▶
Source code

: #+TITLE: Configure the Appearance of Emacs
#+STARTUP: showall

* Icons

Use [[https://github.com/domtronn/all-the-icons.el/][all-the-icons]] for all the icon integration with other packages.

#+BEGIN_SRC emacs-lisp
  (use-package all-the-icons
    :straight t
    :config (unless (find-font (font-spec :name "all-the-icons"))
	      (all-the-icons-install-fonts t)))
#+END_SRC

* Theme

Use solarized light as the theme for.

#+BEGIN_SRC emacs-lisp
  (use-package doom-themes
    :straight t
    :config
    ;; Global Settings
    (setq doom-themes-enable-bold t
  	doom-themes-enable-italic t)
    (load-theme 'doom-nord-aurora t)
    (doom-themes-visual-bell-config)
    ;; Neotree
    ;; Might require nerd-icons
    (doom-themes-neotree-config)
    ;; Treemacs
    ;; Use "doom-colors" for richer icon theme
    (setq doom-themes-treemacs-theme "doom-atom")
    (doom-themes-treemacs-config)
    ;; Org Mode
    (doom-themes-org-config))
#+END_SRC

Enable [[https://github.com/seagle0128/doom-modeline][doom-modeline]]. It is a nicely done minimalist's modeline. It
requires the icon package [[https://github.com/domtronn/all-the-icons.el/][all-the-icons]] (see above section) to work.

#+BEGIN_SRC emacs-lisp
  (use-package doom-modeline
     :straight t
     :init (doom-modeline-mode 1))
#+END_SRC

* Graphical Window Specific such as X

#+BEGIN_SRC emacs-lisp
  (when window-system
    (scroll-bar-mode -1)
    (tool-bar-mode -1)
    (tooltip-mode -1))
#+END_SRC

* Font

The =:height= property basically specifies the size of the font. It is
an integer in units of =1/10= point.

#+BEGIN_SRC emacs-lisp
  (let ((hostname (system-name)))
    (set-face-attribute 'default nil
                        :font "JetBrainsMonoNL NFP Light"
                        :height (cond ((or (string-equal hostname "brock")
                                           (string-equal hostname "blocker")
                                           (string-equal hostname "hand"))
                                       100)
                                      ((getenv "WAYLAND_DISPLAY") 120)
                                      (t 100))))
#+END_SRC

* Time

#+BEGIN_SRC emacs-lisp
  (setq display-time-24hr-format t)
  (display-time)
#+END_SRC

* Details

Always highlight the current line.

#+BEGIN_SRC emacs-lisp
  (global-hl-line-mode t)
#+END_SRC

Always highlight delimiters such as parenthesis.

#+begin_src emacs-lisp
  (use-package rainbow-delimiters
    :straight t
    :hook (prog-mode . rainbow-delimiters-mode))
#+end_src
◀
## PROBLEM DETAILS
Filter the records above down to the lines that hold the string "delimiters".

## SOLUTION TO THE EXERCISE
Always highlight delimiters such as parenthesis.
  (use-package rainbow-delimiters
    :hook (prog-mode . rainbow-delimiters-mode))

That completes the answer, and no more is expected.